Below are records. Find each line in them that holds the word "pinky" and copy it.

Record set:
......

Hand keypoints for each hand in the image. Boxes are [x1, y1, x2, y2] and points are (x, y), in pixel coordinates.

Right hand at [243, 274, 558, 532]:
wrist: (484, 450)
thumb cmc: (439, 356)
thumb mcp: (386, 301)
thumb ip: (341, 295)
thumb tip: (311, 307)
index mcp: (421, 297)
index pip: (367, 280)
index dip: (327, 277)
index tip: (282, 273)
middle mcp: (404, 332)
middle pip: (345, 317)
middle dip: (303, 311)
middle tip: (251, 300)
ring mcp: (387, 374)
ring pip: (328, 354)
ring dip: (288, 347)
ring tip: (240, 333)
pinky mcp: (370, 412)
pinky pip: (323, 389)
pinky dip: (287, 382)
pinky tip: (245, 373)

......

Problem solution:
pinky mcp: (370, 412)
pinky pip: (323, 389)
pinky dip: (287, 382)
pinky tip: (245, 373)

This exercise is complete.